Determine how many lines of the entries include the word "APERTURE", and report that number with no further text.

-------- Data --------

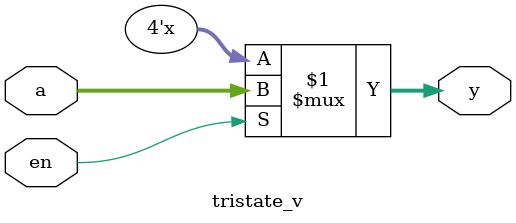
<source format=v>
module tristate_v 
(
input [3:0] a,
input en,
output [3:0] y
);
assign y = en ? a : 4'bz;
endmodule
</source>
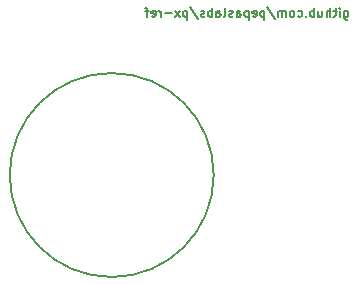
<source format=gbo>
G04 (created by PCBNEW (2013-07-07 BZR 4022)-stable) date Tue 30 Aug 2022 12:13:58 AM CDT*
%MOIN*%
G04 Gerber Fmt 3.4, Leading zero omitted, Abs format*
%FSLAX34Y34*%
G01*
G70*
G90*
G04 APERTURE LIST*
%ADD10C,0.00590551*%
%ADD11C,0.00787402*%
%ADD12C,0.006*%
G04 APERTURE END LIST*
G54D10*
G54D11*
X89150Y-32500D02*
G75*
G03X89150Y-32500I-3400J0D01*
G74*
G01*
G54D12*
X93500Y-27021D02*
X93500Y-27264D01*
X93514Y-27292D01*
X93528Y-27307D01*
X93557Y-27321D01*
X93600Y-27321D01*
X93628Y-27307D01*
X93500Y-27207D02*
X93528Y-27221D01*
X93585Y-27221D01*
X93614Y-27207D01*
X93628Y-27192D01*
X93642Y-27164D01*
X93642Y-27078D01*
X93628Y-27050D01*
X93614Y-27035D01*
X93585Y-27021D01*
X93528Y-27021D01*
X93500Y-27035D01*
X93357Y-27221D02*
X93357Y-27021D01*
X93357Y-26921D02*
X93371Y-26935D01*
X93357Y-26950D01*
X93342Y-26935D01*
X93357Y-26921D01*
X93357Y-26950D01*
X93257Y-27021D02*
X93142Y-27021D01*
X93214Y-26921D02*
X93214Y-27178D01*
X93200Y-27207D01*
X93171Y-27221D01*
X93142Y-27221D01*
X93042Y-27221D02*
X93042Y-26921D01*
X92914Y-27221D02*
X92914Y-27064D01*
X92928Y-27035D01*
X92957Y-27021D01*
X92999Y-27021D01*
X93028Y-27035D01*
X93042Y-27050D01*
X92642Y-27021D02*
X92642Y-27221D01*
X92771Y-27021D02*
X92771Y-27178D01*
X92757Y-27207D01*
X92728Y-27221D01*
X92685Y-27221D01*
X92657Y-27207D01*
X92642Y-27192D01*
X92499Y-27221D02*
X92499Y-26921D01*
X92499Y-27035D02*
X92471Y-27021D01*
X92414Y-27021D01*
X92385Y-27035D01*
X92371Y-27050D01*
X92357Y-27078D01*
X92357Y-27164D01*
X92371Y-27192D01*
X92385Y-27207D01*
X92414Y-27221D01*
X92471Y-27221D01*
X92499Y-27207D01*
X92228Y-27192D02*
X92214Y-27207D01*
X92228Y-27221D01*
X92242Y-27207D01*
X92228Y-27192D01*
X92228Y-27221D01*
X91957Y-27207D02*
X91985Y-27221D01*
X92042Y-27221D01*
X92071Y-27207D01*
X92085Y-27192D01*
X92099Y-27164D01*
X92099Y-27078D01*
X92085Y-27050D01*
X92071Y-27035D01*
X92042Y-27021D01*
X91985Y-27021D01*
X91957Y-27035D01*
X91785Y-27221D02*
X91814Y-27207D01*
X91828Y-27192D01*
X91842Y-27164D01*
X91842Y-27078D01*
X91828Y-27050D01*
X91814Y-27035D01*
X91785Y-27021D01*
X91742Y-27021D01*
X91714Y-27035D01*
X91699Y-27050D01*
X91685Y-27078D01*
X91685Y-27164D01*
X91699Y-27192D01*
X91714Y-27207D01*
X91742Y-27221D01*
X91785Y-27221D01*
X91557Y-27221D02*
X91557Y-27021D01*
X91557Y-27050D02*
X91542Y-27035D01*
X91514Y-27021D01*
X91471Y-27021D01*
X91442Y-27035D01*
X91428Y-27064D01*
X91428Y-27221D01*
X91428Y-27064D02*
X91414Y-27035D01*
X91385Y-27021D01*
X91342Y-27021D01*
X91314Y-27035D01*
X91299Y-27064D01*
X91299Y-27221D01*
X90942Y-26907D02*
X91199Y-27292D01*
X90842Y-27021D02*
X90842Y-27321D01*
X90842Y-27035D02*
X90814Y-27021D01*
X90757Y-27021D01*
X90728Y-27035D01*
X90714Y-27050D01*
X90699Y-27078D01*
X90699Y-27164D01*
X90714Y-27192D01*
X90728Y-27207D01*
X90757Y-27221D01*
X90814Y-27221D01*
X90842Y-27207D01*
X90457Y-27207D02*
X90485Y-27221D01*
X90542Y-27221D01*
X90571Y-27207D01*
X90585Y-27178D01*
X90585Y-27064D01*
X90571Y-27035D01*
X90542Y-27021D01*
X90485Y-27021D01*
X90457Y-27035D01*
X90442Y-27064D01*
X90442Y-27092D01*
X90585Y-27121D01*
X90314Y-27021D02*
X90314Y-27321D01*
X90314Y-27035D02*
X90285Y-27021D01*
X90228Y-27021D01*
X90199Y-27035D01*
X90185Y-27050D01*
X90171Y-27078D01*
X90171Y-27164D01*
X90185Y-27192D01*
X90199Y-27207D01*
X90228Y-27221D01*
X90285Y-27221D01*
X90314Y-27207D01*
X89914Y-27221D02*
X89914Y-27064D01*
X89928Y-27035D01*
X89957Y-27021D01*
X90014Y-27021D01*
X90042Y-27035D01*
X89914Y-27207D02*
X89942Y-27221D01*
X90014Y-27221D01*
X90042Y-27207D01*
X90057Y-27178D01*
X90057Y-27150D01*
X90042Y-27121D01*
X90014Y-27107D01*
X89942Y-27107D01*
X89914Y-27092D01*
X89785Y-27207D02*
X89757Y-27221D01*
X89699Y-27221D01*
X89671Y-27207D01*
X89657Y-27178D01*
X89657Y-27164D01*
X89671Y-27135D01*
X89699Y-27121D01*
X89742Y-27121D01*
X89771Y-27107D01*
X89785Y-27078D01*
X89785Y-27064D01*
X89771Y-27035D01*
X89742Y-27021D01*
X89699Y-27021D01*
X89671Y-27035D01*
X89485Y-27221D02*
X89514Y-27207D01*
X89528Y-27178D01*
X89528Y-26921D01*
X89242Y-27221D02*
X89242Y-27064D01*
X89257Y-27035D01*
X89285Y-27021D01*
X89342Y-27021D01*
X89371Y-27035D01*
X89242Y-27207D02*
X89271Y-27221D01*
X89342Y-27221D01*
X89371Y-27207D01*
X89385Y-27178D01*
X89385Y-27150D01*
X89371Y-27121D01*
X89342Y-27107D01*
X89271Y-27107D01*
X89242Y-27092D01*
X89099Y-27221D02*
X89099Y-26921D01*
X89099Y-27035D02*
X89071Y-27021D01*
X89014Y-27021D01*
X88985Y-27035D01*
X88971Y-27050D01*
X88957Y-27078D01*
X88957Y-27164D01*
X88971Y-27192D01*
X88985Y-27207D01*
X89014Y-27221D01*
X89071Y-27221D01*
X89099Y-27207D01*
X88842Y-27207D02*
X88814Y-27221D01*
X88757Y-27221D01*
X88728Y-27207D01*
X88714Y-27178D01*
X88714Y-27164D01*
X88728Y-27135D01*
X88757Y-27121D01*
X88799Y-27121D01*
X88828Y-27107D01*
X88842Y-27078D01*
X88842Y-27064D01*
X88828Y-27035D01*
X88799Y-27021D01*
X88757Y-27021D01*
X88728Y-27035D01*
X88371Y-26907D02*
X88628Y-27292D01*
X88271Y-27021D02*
X88271Y-27321D01*
X88271Y-27035D02*
X88242Y-27021D01*
X88185Y-27021D01*
X88157Y-27035D01*
X88142Y-27050D01*
X88128Y-27078D01*
X88128Y-27164D01*
X88142Y-27192D01*
X88157Y-27207D01*
X88185Y-27221D01*
X88242Y-27221D01*
X88271Y-27207D01*
X88028Y-27221D02*
X87871Y-27021D01*
X88028Y-27021D02*
X87871Y-27221D01*
X87757Y-27107D02*
X87528Y-27107D01*
X87385Y-27221D02*
X87385Y-27021D01*
X87385Y-27078D02*
X87371Y-27050D01*
X87357Y-27035D01*
X87328Y-27021D01*
X87299Y-27021D01*
X87085Y-27207D02*
X87114Y-27221D01*
X87171Y-27221D01*
X87199Y-27207D01*
X87214Y-27178D01*
X87214Y-27064D01*
X87199Y-27035D01*
X87171Y-27021D01*
X87114Y-27021D01*
X87085Y-27035D01*
X87071Y-27064D01*
X87071Y-27092D01*
X87214Y-27121D01*
X86985Y-27021D02*
X86871Y-27021D01*
X86942Y-27221D02*
X86942Y-26964D01*
X86928Y-26935D01*
X86899Y-26921D01*
X86871Y-26921D01*
M02*

</source>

--------

**Expected answer:**
2